Text provided -
A Rite of Passage to Nowhere
“Tiny Times,” Chinese Cinema, and Chinese Women
By YING ZHU, FRANCES HISGEN

Tiny Times, a Chinese feature film set in contemporary Shanghai, made
headline news on its opening day in late June by knocking  the Hollywood
blockbuster Man of Steel from its perch atop the domestic box-office and
breaking the opening-day record for a Chinese-language 2D release.

The film follows four college girls as they navigate romance and their
professional aspirations, but the bulk of the film is about the female
longing for a life of luxury in the company of a good-looking man. Tiny
Times is not a women’s film, though it does feature female characters,
draped from head to toe in designer clothes and easily mesmerized by the
presence of supposedly visually stunning males—not the usual, muscle-bound
Hollywood types, but Asian boys of androgynous demeanor with compact
frames, equisite facial contours and the look of perpetual youth.

At first glance, Tiny Times might be mistaken for a Sinicized Sex and the
City, but soon it becomes clear that the four boy-crazed, mall-loitering
characters in Shanghai have little in common with the fiercely independent
career women in Candace Bushnell’s New York. Positioned in the market by
Le Vision Pictures of Beijing as a coming of age story, the rite of
passage for one dazed girl in the film is to grow into a competent
personal assistant to her oh-so-handsome male boss whose aloof demeanor
and penetrating gaze constantly destabilizes her. Another girl from a
nouveau riche family, showers her boyfriend with expensive clothes and
accessories. The third girl—chubby, suffering from stereotypically low
self-esteem and emotional eating—is made fun of throughout the movie as
she obsesses over young tennis player, the one man in the movie who
actually possesses something resembling muscle. The fourth girl, a budding
fashion designer from a humble background, is trapped in an abusive
relationship with yet another good-looking boy.

[Stored records]
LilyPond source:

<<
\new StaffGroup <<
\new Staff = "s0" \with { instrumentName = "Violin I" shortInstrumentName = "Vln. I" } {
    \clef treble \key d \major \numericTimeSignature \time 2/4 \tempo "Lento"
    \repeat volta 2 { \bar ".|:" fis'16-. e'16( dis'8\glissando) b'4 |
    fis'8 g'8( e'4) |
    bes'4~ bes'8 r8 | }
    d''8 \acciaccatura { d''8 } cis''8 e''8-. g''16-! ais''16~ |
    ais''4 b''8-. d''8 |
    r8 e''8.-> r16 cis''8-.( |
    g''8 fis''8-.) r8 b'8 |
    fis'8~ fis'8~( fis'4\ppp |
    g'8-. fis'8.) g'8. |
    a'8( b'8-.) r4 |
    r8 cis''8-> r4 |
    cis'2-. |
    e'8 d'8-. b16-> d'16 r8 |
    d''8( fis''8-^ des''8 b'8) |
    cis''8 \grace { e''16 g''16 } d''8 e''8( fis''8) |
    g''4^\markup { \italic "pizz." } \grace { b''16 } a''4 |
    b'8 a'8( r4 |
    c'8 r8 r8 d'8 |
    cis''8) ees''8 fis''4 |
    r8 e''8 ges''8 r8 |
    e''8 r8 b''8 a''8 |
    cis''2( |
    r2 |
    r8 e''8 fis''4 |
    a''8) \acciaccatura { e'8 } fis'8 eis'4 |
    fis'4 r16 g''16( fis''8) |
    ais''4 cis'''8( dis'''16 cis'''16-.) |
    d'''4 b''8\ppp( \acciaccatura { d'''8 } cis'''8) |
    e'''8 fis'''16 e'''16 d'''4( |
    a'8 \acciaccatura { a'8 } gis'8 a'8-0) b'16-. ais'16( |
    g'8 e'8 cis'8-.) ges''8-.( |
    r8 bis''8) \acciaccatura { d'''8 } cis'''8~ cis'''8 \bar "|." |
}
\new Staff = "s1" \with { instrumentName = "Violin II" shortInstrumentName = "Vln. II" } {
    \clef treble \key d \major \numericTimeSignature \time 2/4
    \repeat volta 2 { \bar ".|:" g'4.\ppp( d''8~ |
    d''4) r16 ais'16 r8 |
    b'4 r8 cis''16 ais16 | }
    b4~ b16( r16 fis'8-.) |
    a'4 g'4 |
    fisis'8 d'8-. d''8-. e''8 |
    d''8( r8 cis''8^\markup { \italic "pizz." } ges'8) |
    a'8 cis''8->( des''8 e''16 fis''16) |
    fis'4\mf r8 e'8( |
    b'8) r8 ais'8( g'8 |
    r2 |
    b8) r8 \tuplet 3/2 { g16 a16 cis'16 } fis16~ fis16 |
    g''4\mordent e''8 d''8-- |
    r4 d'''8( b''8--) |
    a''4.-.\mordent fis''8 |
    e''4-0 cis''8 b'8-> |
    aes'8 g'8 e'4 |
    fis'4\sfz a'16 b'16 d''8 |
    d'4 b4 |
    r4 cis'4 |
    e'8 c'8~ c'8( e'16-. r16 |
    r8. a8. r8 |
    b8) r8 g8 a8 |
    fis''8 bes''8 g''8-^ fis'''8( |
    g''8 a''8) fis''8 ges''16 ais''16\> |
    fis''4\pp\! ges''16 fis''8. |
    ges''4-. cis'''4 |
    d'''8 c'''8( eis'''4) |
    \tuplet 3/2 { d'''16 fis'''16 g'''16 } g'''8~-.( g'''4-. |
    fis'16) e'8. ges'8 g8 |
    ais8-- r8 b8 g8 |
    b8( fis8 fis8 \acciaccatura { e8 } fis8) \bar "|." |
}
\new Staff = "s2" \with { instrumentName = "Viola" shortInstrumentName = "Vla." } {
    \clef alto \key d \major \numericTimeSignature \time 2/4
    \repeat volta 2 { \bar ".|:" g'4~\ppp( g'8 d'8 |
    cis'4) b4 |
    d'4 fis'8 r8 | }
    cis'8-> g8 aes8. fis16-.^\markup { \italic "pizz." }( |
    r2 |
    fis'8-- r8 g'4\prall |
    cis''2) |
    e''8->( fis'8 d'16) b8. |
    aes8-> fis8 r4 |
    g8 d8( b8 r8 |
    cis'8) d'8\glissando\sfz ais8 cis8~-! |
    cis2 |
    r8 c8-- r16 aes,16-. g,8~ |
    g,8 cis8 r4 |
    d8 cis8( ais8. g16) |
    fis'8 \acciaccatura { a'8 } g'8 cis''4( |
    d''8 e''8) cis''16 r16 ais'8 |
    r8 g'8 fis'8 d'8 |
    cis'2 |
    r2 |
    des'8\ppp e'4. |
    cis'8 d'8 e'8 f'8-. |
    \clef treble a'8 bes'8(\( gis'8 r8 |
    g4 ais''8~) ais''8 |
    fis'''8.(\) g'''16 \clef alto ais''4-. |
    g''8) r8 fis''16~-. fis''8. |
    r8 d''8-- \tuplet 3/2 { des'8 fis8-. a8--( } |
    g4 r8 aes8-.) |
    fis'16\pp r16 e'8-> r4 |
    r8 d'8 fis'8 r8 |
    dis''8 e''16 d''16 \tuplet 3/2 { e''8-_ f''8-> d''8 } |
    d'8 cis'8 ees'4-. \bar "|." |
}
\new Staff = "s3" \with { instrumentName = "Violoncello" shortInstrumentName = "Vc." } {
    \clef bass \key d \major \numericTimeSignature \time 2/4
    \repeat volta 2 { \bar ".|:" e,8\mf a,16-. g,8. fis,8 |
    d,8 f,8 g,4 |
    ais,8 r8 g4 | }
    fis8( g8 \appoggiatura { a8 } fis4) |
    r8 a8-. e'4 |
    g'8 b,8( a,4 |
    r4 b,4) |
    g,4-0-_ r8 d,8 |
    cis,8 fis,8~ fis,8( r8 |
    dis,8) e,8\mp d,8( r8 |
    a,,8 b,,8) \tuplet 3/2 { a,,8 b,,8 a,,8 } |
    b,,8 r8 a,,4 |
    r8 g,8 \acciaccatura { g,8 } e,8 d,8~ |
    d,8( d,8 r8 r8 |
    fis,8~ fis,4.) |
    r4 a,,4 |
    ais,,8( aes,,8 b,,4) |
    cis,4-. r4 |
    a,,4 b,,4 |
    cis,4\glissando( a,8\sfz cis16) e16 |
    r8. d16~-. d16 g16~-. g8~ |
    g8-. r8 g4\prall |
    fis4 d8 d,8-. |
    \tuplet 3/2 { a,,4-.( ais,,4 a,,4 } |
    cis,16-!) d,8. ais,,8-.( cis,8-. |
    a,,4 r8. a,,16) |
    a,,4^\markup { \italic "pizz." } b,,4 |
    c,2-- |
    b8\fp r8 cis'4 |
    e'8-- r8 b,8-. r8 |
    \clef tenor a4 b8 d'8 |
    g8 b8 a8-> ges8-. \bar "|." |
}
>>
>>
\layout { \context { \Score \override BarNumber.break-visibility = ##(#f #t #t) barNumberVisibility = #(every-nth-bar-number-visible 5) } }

Goals -
1. Return every line of the records that contains the string "alto".
2. Go on with the essay about the film Tiny Times, picking up right after its last sentence.
The essay and the records come from unrelated sources.

In response -
1.
    \clef alto \key d \major \numericTimeSignature \time 2/4
    fis'''8.(\) g'''16 \clef alto ais''4-. |

2.
Taking a page from the book of popular East Asian “idol dramas” that cater
primarily to youth in their teens and twenties, the film features popular
singers, actors, and actresses, cast regardless of any actual acting
ability. Good idol dramas frequently feature teen romance, in which
brooding characters with dark secrets and painful pasts elicit pathos and
real emotion. Tiny Times, however, has done away with complex story arcs
and character development. The film looks great but ultimately lacks
substance.

The four characters’ professional aspirations amount to serving men with
competence. The film is a Chinese version of “chick flick” minus the
emotional engagement and relationship-based social realism that typically
are associated with the Hollywood genre. The only enduring relationship in
Tiny Times is the chicks’ relationship with material goods. The
hyper-materialist life portrayed carries little plot but serves as a
setting for consumption, and is more akin to MTV or reality TV than real
drama. With its scandalously cartoonish characters, the film would have
worked better as a satirical comedy, except that the director is too
sincere in his celebration of material abundance to display any sense of
irony.

We were caught completely off guard, stupefied by the film’s unabashed
flaunting of wealth, glamor, and male power passed off as “what women
want.” Its vulgar and utter lack of self-awareness is astonishing, but
perhaps not too surprising. It appears to be the product of full-blown
materialism in modern, urban Chinese society. The film speaks to the male
fantasy of a world of female yearnings, which revolve around men and the
goods men are best equipped to deliver, whether materially or bodily. It
betrays a twisted male narcissism and a male desire for patriarchal power
and control over female bodies and emotions misconstrued as female
longing. 

Whatever happened to Chairman Mao’s proclamation that “women hold up half
the sky”? In Tiny Times Chinese society has regressed to an earlier era.
Years of accelerating economic growth have brought unprecedented social
and geographic mobility, and increased pressure on Chinese men to succeed,
to follow the trail of power and money, leaving their women behind.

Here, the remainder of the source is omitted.